[[ Records for the task open ]]

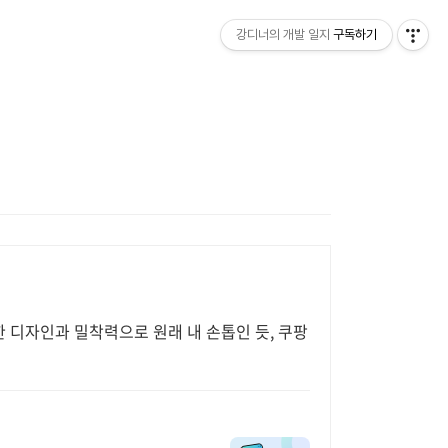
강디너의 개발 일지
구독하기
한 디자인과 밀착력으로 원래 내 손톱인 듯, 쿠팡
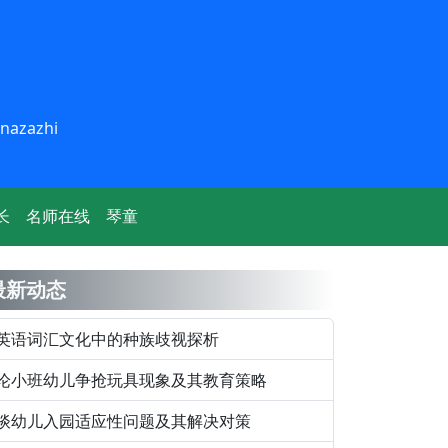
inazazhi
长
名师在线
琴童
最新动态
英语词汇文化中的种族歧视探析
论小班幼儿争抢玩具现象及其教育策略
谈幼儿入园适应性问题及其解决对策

[[ Records for the task closed ]]

> [Problem description]:
Leave out the pictures and copy the rest of the material above exactly.

> [Solution for this exercise]:
강디너의 개발 일지
구독하기
한 디자인과 밀착력으로 원래 내 손톱인 듯, 쿠팡
inazazhi
长
名师在线
琴童
最新动态
英语词汇文化中的种族歧视探析
论小班幼儿争抢玩具现象及其教育策略
谈幼儿入园适应性问题及其解决对策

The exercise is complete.